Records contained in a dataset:
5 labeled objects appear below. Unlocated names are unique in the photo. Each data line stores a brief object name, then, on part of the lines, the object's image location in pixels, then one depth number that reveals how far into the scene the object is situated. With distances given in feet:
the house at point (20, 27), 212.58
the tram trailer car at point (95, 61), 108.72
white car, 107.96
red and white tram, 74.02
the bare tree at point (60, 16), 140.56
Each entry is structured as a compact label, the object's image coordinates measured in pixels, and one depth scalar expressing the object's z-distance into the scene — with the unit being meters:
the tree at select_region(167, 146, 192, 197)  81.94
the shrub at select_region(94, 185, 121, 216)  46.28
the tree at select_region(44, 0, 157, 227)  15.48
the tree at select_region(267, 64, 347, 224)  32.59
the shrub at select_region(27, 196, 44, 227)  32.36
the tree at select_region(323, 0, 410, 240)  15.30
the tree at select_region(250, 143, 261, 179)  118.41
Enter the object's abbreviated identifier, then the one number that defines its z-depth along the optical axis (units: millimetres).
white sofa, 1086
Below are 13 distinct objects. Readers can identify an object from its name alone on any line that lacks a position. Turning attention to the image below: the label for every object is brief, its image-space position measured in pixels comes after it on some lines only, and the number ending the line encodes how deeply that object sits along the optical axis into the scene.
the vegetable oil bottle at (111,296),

--

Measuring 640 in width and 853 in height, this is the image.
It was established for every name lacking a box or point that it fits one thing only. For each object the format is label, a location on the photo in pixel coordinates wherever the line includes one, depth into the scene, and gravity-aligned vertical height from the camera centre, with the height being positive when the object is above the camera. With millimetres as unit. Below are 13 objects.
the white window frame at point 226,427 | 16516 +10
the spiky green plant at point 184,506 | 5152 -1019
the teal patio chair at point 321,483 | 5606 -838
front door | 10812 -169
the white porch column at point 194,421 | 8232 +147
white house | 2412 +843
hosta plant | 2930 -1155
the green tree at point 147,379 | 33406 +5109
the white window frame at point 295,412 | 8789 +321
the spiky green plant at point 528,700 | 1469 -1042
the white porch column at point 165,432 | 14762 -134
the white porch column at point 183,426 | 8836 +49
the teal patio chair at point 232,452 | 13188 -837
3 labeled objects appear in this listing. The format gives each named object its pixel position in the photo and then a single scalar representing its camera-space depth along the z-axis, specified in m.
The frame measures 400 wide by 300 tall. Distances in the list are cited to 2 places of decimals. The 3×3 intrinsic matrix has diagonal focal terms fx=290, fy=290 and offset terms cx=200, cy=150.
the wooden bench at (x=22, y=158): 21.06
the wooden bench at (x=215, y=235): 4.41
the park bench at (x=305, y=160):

• [Task to complete]: Look through the data above. Find each line with the string "spiky" and copy it.

• [Your solution]:
the spiky green plant at point 184,506 | 5152 -1019
the spiky green plant at point 528,700 | 1469 -1042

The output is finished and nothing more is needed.